Enzyme in saliva helps regulate blood glucose

Blood glucose levels following starch ingestion are influenced by genetically determined differences in salivary amylase, an enzyme that breaks down dietary starches, according to a new study in the Journal of Nutrition (April 4, 2012) by scientists from the Monell Center.

In the study, amylase activity was measured in saliva samples obtained from 48 healthy adults. Based on extremes of salivary amylase activity, two groups of seven were formed: high amylase (HA) and low amylase (LA).

Each subject drank a simplified corn starch solution and blood samples were obtained over a two-hour period afterwards. The samples were analyzed to determine blood glucose levels and insulin concentrations.

After ingesting the starch, individuals in the HA group had lower blood glucose levels relative to those in the LA group. This appears to be related to an early release of insulin by the HA individuals.

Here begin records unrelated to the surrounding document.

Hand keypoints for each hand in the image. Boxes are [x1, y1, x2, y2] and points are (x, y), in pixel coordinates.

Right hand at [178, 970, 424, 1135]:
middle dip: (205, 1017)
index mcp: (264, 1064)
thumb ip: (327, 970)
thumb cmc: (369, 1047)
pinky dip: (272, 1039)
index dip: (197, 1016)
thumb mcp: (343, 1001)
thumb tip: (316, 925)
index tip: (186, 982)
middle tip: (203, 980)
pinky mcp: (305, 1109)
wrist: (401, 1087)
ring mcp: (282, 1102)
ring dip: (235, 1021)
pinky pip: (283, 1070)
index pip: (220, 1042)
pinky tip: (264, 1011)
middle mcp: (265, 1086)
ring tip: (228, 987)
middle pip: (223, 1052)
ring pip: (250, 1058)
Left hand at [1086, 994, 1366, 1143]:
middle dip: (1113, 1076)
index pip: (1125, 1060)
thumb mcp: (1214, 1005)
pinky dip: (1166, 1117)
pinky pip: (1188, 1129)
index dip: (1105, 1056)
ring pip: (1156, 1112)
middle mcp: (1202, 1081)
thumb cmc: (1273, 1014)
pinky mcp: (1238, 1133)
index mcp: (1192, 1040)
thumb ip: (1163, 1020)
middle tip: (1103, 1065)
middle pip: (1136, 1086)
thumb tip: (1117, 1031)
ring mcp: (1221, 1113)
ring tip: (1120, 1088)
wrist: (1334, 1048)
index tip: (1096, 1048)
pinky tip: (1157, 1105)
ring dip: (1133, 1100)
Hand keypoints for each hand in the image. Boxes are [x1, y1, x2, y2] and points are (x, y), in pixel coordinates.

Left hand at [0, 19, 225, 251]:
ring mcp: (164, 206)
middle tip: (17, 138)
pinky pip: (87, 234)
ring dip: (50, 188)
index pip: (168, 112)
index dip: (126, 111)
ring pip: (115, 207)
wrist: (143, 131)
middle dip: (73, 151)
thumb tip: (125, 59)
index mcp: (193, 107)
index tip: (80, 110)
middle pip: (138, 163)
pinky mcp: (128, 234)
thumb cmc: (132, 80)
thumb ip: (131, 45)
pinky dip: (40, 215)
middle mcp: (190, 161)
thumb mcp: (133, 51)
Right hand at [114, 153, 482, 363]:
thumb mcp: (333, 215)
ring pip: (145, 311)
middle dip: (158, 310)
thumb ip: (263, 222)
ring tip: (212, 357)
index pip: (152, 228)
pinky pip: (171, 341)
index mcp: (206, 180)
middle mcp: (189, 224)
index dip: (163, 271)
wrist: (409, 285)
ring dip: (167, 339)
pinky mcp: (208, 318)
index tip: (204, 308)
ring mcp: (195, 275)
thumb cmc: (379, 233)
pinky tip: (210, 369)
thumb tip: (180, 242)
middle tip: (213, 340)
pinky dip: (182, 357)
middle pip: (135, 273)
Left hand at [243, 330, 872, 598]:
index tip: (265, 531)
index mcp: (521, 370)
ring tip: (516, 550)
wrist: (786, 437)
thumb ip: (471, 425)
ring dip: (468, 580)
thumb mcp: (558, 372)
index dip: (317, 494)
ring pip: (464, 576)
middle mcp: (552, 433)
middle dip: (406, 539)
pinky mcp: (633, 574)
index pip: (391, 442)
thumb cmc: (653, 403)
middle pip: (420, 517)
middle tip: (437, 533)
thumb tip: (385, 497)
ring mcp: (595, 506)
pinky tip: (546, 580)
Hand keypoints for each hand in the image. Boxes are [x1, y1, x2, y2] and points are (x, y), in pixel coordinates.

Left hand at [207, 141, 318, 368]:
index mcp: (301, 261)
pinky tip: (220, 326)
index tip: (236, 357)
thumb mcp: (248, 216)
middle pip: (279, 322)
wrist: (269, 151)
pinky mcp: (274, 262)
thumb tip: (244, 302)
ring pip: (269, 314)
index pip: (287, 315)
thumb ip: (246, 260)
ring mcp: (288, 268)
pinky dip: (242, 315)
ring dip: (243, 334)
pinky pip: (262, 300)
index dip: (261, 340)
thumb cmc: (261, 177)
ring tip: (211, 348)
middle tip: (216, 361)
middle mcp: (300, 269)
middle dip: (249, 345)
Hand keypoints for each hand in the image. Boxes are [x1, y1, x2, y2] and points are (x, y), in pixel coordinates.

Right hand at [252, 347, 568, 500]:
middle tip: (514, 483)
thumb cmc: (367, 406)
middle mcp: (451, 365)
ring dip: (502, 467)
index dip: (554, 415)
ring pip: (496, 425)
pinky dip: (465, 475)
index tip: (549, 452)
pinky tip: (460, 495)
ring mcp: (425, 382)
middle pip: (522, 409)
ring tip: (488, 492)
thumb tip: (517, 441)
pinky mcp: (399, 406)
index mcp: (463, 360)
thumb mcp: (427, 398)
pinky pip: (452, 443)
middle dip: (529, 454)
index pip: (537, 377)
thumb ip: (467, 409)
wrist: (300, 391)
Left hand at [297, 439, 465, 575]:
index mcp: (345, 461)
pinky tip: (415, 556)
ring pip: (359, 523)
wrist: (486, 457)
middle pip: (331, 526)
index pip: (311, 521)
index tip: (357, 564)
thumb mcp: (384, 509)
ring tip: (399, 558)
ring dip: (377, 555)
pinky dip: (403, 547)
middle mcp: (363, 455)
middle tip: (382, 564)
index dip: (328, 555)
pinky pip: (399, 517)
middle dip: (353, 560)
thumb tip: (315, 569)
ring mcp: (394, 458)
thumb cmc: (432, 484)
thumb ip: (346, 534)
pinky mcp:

"Not all people are the same in their ability to handle starch," said senior author Paul Breslin, PhD, a sensory geneticist at Monell, in a press release. "People with higher levels of salivary amylase are able to maintain more stable blood glucose levels when consuming starch. This might ultimately lessen their risk for insulin resistance and non-insulin-dependent diabetes."

The findings are the first to demonstrate a significant metabolic role for salivary amylase in starch digestion, suggesting that this oral enzyme may contribute significantly to overall metabolic status.

Additional studies will confirm the current findings using more complex starchy foods, such as bread and pasta, the researchers noted.